Nouk konnte sich ein Zischen nicht verkneifen. »Das geht nicht«, keifte er los. »Ein Wesen und schon gar kein Mensch ist in der Lage, mich zu rufen. Es muss dein Schatten gewesen sein. Vielleicht solltet ihr an eurer Kommunikation arbeiten.«

Ludmillas Griff wurde automatisch wieder fester, und der Drache würgte und keuchte. »Lassen wir das«, befahl Ludmilla.

Einer der Nebenköpfe des kleinen Drachen nickte ergeben. »Du kannst mich jetzt loslassen, denn du bist meine Herrin.

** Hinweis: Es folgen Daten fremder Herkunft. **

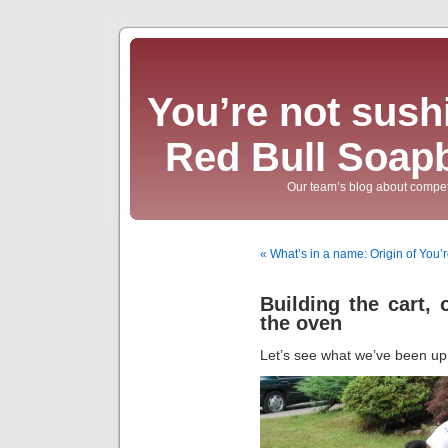
You’re not sushi
Red Bull Soap
Our team’s blog about compet
« What’s in a name: Origin of You’r
Building the cart, 
the oven
Let’s see what we’ve been u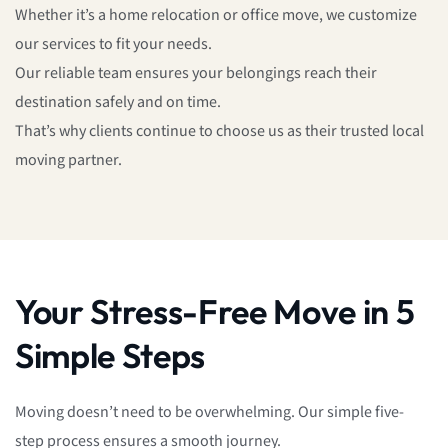
Whether it’s a home relocation or office move, we customize
our services to fit your needs.
Our reliable team ensures your belongings reach their
destination safely and on time.
That’s why clients continue to choose us as their trusted local
moving partner.
Your Stress-Free Move in 5
Simple Steps
Moving doesn’t need to be overwhelming. Our simple five-
step process ensures a smooth journey.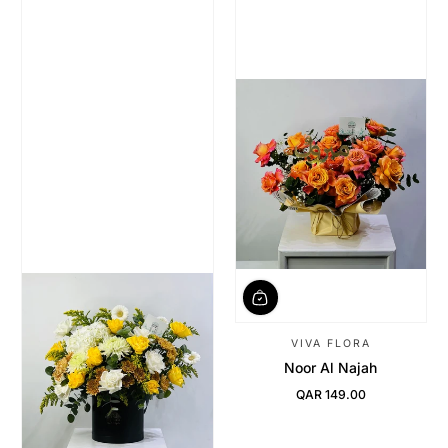
VIVA FLORA
Noor Al Najah
QAR 149.00
Regular Price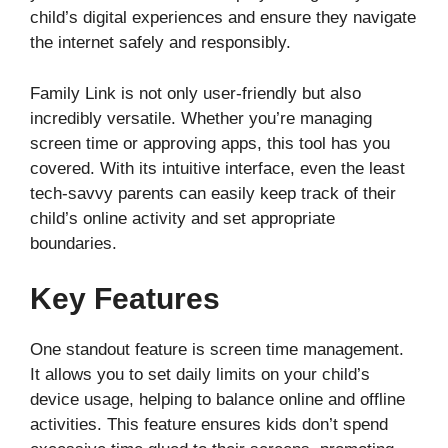
child’s digital experiences and ensure they navigate
the internet safely and responsibly.
Family Link is not only user-friendly but also
incredibly versatile. Whether you’re managing
screen time or approving apps, this tool has you
covered. With its intuitive interface, even the least
tech-savvy parents can easily keep track of their
child’s online activity and set appropriate
boundaries.
Key Features
One standout feature is screen time management.
It allows you to set daily limits on your child’s
device usage, helping to balance online and offline
activities. This feature ensures kids don’t spend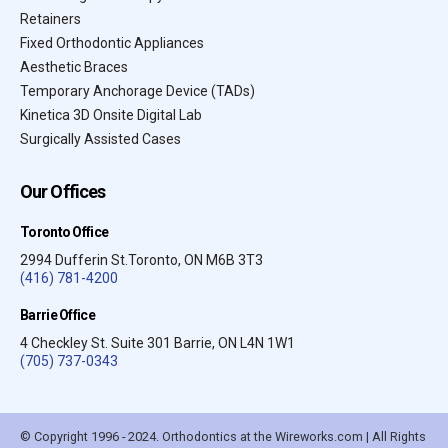
Retainers
Fixed Orthodontic Appliances
Aesthetic Braces
Temporary Anchorage Device (TADs)
Kinetica 3D Onsite Digital Lab
Surgically Assisted Cases
Our Offices
Toronto Office
2994 Dufferin St.Toronto, ON M6B 3T3
(416) 781-4200
Barrie Office
4 Checkley St. Suite 301 Barrie, ON L4N 1W1
(705) 737-0343
© Copyright 1996 - 2024. Orthodontics at the Wireworks.com | All Rights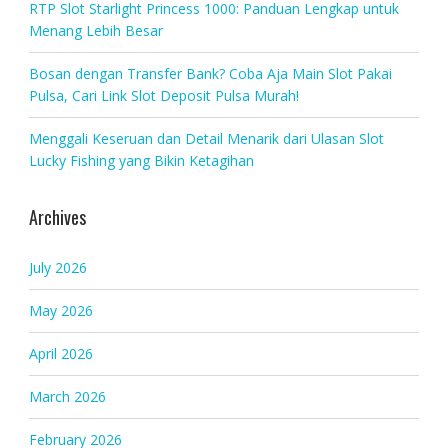
RTP Slot Starlight Princess 1000: Panduan Lengkap untuk
Menang Lebih Besar
Bosan dengan Transfer Bank? Coba Aja Main Slot Pakai
Pulsa, Cari Link Slot Deposit Pulsa Murah!
Menggali Keseruan dan Detail Menarik dari Ulasan Slot
Lucky Fishing yang Bikin Ketagihan
Archives
July 2026
May 2026
April 2026
March 2026
February 2026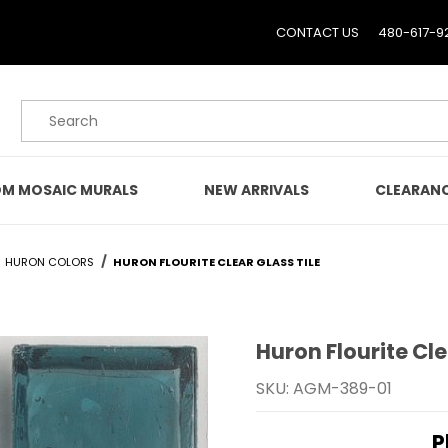
CONTACT US
480-617-9
Product Search
M MOSAIC MURALS
NEW ARRIVALS
CLEARAN
HURON COLORS
HURON FLOURITE CLEAR GLASS TILE
Huron Flourite Cle
Purchase Huron Flourite 
SKU: AGM-389-01
P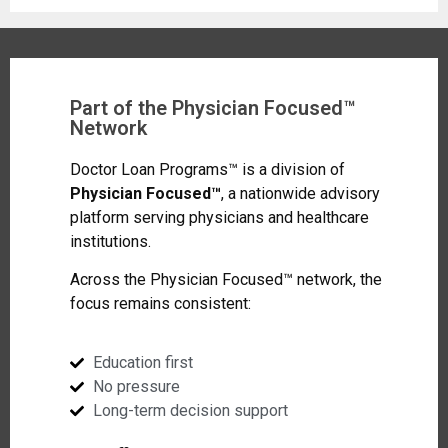
Part of the Physician Focused™
Network
Doctor Loan Programs™ is a division of
Physician Focused™
, a nationwide advisory
platform serving physicians and healthcare
institutions.
Across the Physician Focused™ network, the
focus remains consistent:
Education first
No pressure
Long-term decision support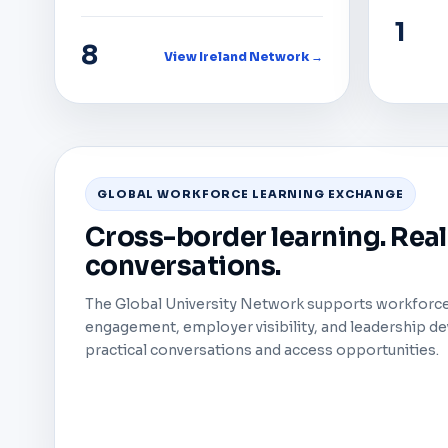
1
8
View Ireland Network →
GLOBAL WORKFORCE LEARNING EXCHANGE
Cross-border learning. Rea
conversations.
The Global University Network supports workforce 
engagement, employer visibility, and leadership 
practical conversations and access opportunities.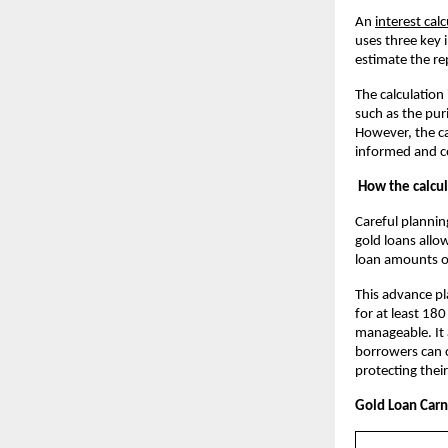
An
interest cal
uses three key 
estimate the r
The calculation
such as the pur
However, the ca
informed and co
How the calcul
Careful plannin
gold loans allow
loan amounts o
This advance pl
for at least 180
manageable. It 
borrowers can c
protecting their
Gold Loan Carni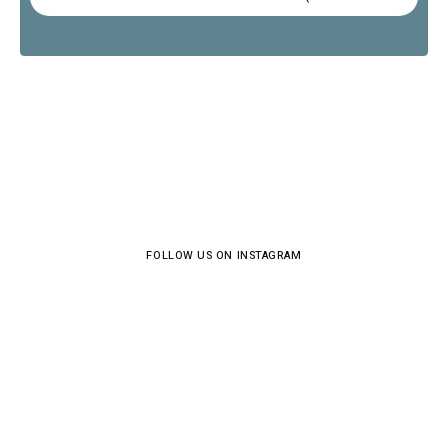
FOLLOW US ON INSTAGRAM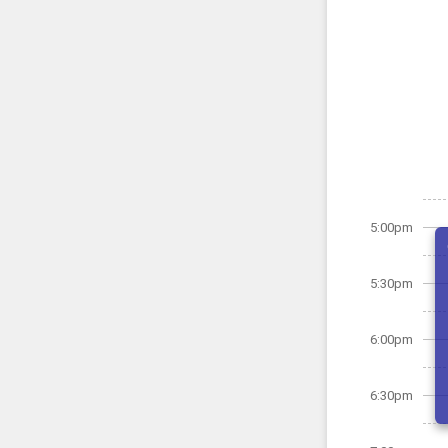
5:00pm
5:30pm
6:00pm
6:30pm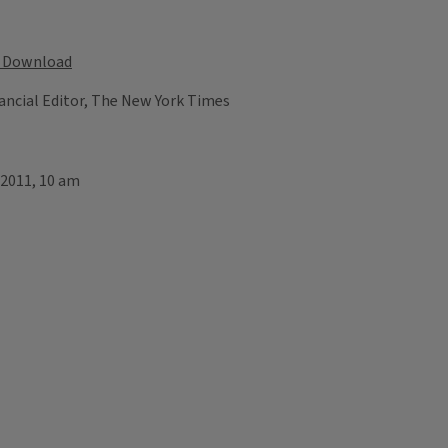
Download
ancial Editor, The New York Times
 2011, 10 am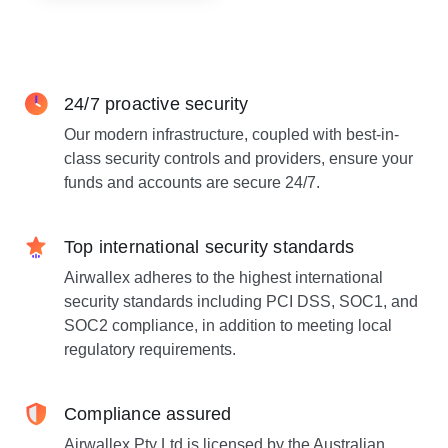
24/7 proactive security
Our modern infrastructure, coupled with best-in-
class security controls and providers, ensure your
funds and accounts are secure 24/7.
Top international security standards
Airwallex adheres to the highest international
security standards including PCI DSS, SOC1, and
SOC2 compliance, in addition to meeting local
regulatory requirements.
Compliance assured
Airwallex Pty Ltd is licensed by the Australian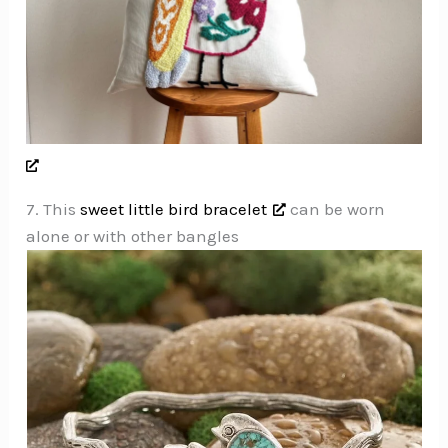
7. This
sweet little bird bracelet
can be worn
alone or with other bangles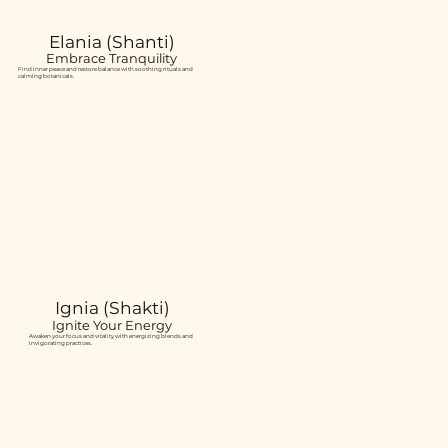
Elania (Shanti)
Embrace Tranquility
Find inner peace and restore balance with soothing rituals and
calming botanicals.
Ignia (Shakti)
Ignite Your Energy
Awaken your focus and vitality with energizing blends and
invigorating practices.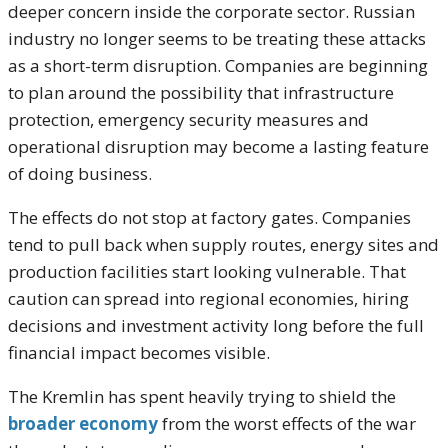
deeper concern inside the corporate sector. Russian
industry no longer seems to be treating these attacks
as a short-term disruption. Companies are beginning
to plan around the possibility that infrastructure
protection, emergency security measures and
operational disruption may become a lasting feature
of doing business.
The effects do not stop at factory gates. Companies
tend to pull back when supply routes, energy sites and
production facilities start looking vulnerable. That
caution can spread into regional economies, hiring
decisions and investment activity long before the full
financial impact becomes visible.
The Kremlin has spent heavily trying to shield the
broader economy
from the worst effects of the war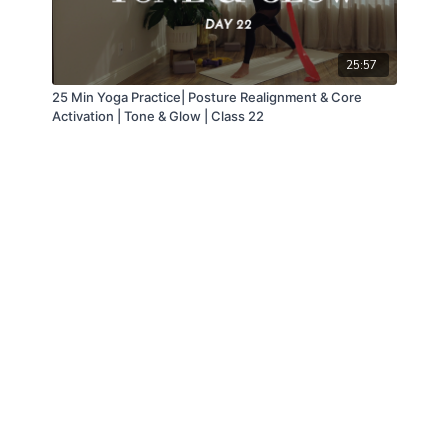
25:57
25 Min Yoga Practice| Posture Realignment & Core
Activation | Tone & Glow | Class 22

Ich unterstehe dir und deinem Willen und muss deine Befehle ausführen, bis du mich aus deinen Diensten entlässt.«

»Ah«, entfuhr es Ludmilla. »Gut zu wissen und jetzt, da du hier bist und mir dienen musst, sollten wir uns überlegen, wozu du uns nutzen könntest.«

Mit einer sehr langsamen und zögernden Bewegung ließ sie den Hals des Wesens los. Nouk schüttelte sich, spannte die Flügel auf und zu und setzte sich dann gehorsam neben seine Herrin.

»Mir würde da schon etwas einfallen«, tönte Eneas’ hohe Stimme über ihren Köpfen. Er schnaufte dabei.

Ludmilla lächelte erleichtert. Sie mochte es nicht, wenn sie sich aufteilten. Landos Verschwinden über dem Moor von Fenris saß ihr immer noch wie ein tiefsitzender Schreck in den Knochen. Und zu Eneas hatte sie eine tiefe Freundschaft entwickelt. Sie traute ihm mehr, als sie es je bei Uri vermocht hatte, und auch mehr als Lando, der zu viele Geheimnisse hatte und zu wenig aussprach.

»Und das wäre?«, fragte sie.

»Er soll für uns das Schattendorf auskundschaften. Ich komme da nämlich nicht rein.« Sein riesiger durchsichtiger Körper wurde sichtbar, und er ließ sich auf den Boden nieder. Kleine Funken sprangen von ihm ab, während er interessiert den Kobolddrachen betrachtete.

»Ein Kobolddrache?«, wandte er sich an Lando.

»Du kennst die Legenden also auch?«

Eneas nickte. »Im Land der gleißenden Farben sind Kobolddrachen eine Geschichte, die den Kindern erzählt wird. In erster Linie erzählen wir sie, damit sie dem Land der Nuria nicht zu nahe kommen. Hier leben nämlich die Kobolddrachen, nicht wahr?«

Er funkelte Nouk an.

Dieser starrte fasziniert zurück. »Ein Unsichtbarer. Das sind ja mal interessante Freunde. Dabei brauchst du mit solch einem mächtigen Schatten gar keine Begleitung. Und dann suchst du dir ausgerechnet einen Formwandler und einen Unsichtbaren aus?« Der grimassenschneidende Kopf pfiff durch die Zähne.

»Ich glaube nicht, dass dich das etwas angeht«, konterte sie. »Also, du hast gehört, was Eneas gesagt hat. Du sollst das Schattendorf für uns auskundschaften.«

Nouk warf Eneas und Lando einen verachtenden Blick zu und nickte mit seinem Hauptkopf. Noch bevor Ludmilla etwas ergänzen konnte, erhob er sich in die Lüfte und verschwand in der Schwärze des Himmels. Er ließ eine kleine Stichflamme über ihren Köpfen explodieren und lachte laut, als die drei zusammenzuckten.